** TASK ITEM A **
Retype the passage from the article on protecting Christian sites in Jerusalem between "The Archbishop of Westminster" and "Church and state.", inclusive.
** TASK ITEM B **
Write what comes next in the article on protecting Christian sites in Jerusalem, beginning after its final sentence.
*** Opening of SELECTED TEXT ***
05 March 2018, The Tablet

Protect Christian sites in Israel, Archbishops pray


Cardinal Vincent Nichols and Archbishop Justin Welby have issued a joint plea for protection for Holy Land sites


Protect Christian sites in Israel, Archbishops pray

The Archbishop of Westminster Vincent Nichols and the Archbishop of Canterbury Justin Welby have called on the Israeli Government to protect the status quo at the holy sites in Jerusalem.

The status quo is the agreement that governs relations between Church and state.

In a joint letter to the Israeli Ambassador to London, Mark Regev, the two faith leaders expressed their deep concern at the events unfolding in Jerusalem of "unprecedented, punitive and discriminatory" taxation of Christian institutions and their fears that this dispute could inflict long term damage on relations between the two communities.

The taxes “threaten to cause serious damage to the Christian presence in Jerusalem, to Christian families, and to the Christian institutions, including hospitals and schools, which serve many of the poorest people, regardless of their background," Cardinal Nichols and Archbishop Welby state in their letter.

“It is our view that the measures being pressed in Jerusalem and in the Knesset are a clear and evident threat to the status quo. These violations of historic agreements risk undermining prospects for peaceful coexistence between communities, at a time of already heightened tensions."

The two Archbishops have committed to pray for the peace of Jerusalem and have urged the Israeli government to address this crisis "as a matter of urgency" and immediately enter dialogue with the local Churches to find a resolution.

They wrote after Israeli Prime Minister Benjamin Netanyahu stepped in to the crisis in Jerusalem that resulted in the closure of the Church of the Holy Sepulchre. In response the three Christian leaders who took the action of closing the Church, the site of Christ’s crucifixion and Resurrection, reopened it.
*** Close of SELECTED TEXT ***
*** Opening of INFORMATION GIVEN ***
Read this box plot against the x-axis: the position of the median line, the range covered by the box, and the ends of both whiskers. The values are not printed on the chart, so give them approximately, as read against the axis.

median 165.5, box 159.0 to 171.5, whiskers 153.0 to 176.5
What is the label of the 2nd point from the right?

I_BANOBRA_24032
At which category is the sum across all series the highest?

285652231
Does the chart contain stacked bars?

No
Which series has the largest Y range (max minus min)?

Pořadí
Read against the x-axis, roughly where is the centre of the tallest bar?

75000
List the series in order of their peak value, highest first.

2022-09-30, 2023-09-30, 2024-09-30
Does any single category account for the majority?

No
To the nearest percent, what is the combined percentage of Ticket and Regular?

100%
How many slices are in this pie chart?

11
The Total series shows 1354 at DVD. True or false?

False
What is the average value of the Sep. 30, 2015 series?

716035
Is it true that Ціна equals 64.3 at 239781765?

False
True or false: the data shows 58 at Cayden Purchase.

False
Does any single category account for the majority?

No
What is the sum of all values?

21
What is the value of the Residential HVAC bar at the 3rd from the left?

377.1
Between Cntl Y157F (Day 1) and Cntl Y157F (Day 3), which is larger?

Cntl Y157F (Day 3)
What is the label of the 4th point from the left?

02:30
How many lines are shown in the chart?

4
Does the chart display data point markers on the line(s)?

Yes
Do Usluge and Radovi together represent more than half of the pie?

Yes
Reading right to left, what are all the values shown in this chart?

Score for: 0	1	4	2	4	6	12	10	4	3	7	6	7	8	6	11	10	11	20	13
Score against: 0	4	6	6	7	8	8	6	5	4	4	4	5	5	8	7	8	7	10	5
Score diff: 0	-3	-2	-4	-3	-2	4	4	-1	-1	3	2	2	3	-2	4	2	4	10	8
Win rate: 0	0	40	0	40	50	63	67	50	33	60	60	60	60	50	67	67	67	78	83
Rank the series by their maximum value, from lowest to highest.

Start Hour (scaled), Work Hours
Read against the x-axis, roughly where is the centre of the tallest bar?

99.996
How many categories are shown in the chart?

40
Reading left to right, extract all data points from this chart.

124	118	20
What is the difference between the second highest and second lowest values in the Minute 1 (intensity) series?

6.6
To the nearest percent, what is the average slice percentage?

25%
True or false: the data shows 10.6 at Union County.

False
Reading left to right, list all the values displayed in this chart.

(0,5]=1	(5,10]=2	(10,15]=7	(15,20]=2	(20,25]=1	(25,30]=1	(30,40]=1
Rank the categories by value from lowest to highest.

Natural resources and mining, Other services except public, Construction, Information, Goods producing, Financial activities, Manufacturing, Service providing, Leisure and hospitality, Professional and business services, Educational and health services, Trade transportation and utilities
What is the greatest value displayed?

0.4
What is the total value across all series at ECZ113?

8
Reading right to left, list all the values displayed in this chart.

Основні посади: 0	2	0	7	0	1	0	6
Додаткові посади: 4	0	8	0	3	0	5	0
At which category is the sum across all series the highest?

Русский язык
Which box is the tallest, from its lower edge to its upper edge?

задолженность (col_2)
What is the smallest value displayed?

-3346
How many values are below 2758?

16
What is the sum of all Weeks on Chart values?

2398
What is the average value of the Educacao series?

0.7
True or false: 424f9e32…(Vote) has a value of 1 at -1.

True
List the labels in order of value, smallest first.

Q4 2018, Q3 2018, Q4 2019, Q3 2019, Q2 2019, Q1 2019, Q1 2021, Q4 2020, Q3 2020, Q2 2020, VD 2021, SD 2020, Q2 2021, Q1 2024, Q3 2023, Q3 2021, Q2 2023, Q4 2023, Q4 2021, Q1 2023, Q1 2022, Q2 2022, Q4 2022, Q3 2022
*** Close of INFORMATION GIVEN ***
** RESULT A **
The Archbishop of Westminster Vincent Nichols and the Archbishop of Canterbury Justin Welby have called on the Israeli Government to protect the status quo at the holy sites in Jerusalem.

The status quo is the agreement that governs relations between Church and state.

** RESULT B **
The leaders, Theophilos III, Patriarch of Jerusalem, Francesco Patton, Custos of the Holy Land and Nourhan Manougian, Armenian Patriarch of Jerusalem had accused Israel of a “systematic campaign against the Churches and the Christian community in the Holy Land,” and  “flagrant violation” of the status quo.

They were particularly concerned about a new bill that would allow the state to appropriate land that Churches have sold to private buyers.

In Israel, most homeowners build their houses on land that is leased to them, on the understanding that the lease is automatically renewed. Churches have sold several parcels of land to developers, and homeowners who live there say that they are being asked for large sums if they want to stay there, and told they will otherwise lose their homes.

The bill, promoted by Knesset member Rachel Azaria of the centrist Kulanu party, would give the state the right to impose compulsory purchase orders on the land in question. It would appropriate the land from whoever purchased it from Churches, at a rate fixed by the Treasury but subject to appeal. The legislation would have the impact of preventing Churches from selling more land where homeowners have built on leased land - but leave the door open for Churches selling land to the state.

The Church leaders were also seething at Mayor Nir Barkat’s determination to collect unpaid council tax on church properties.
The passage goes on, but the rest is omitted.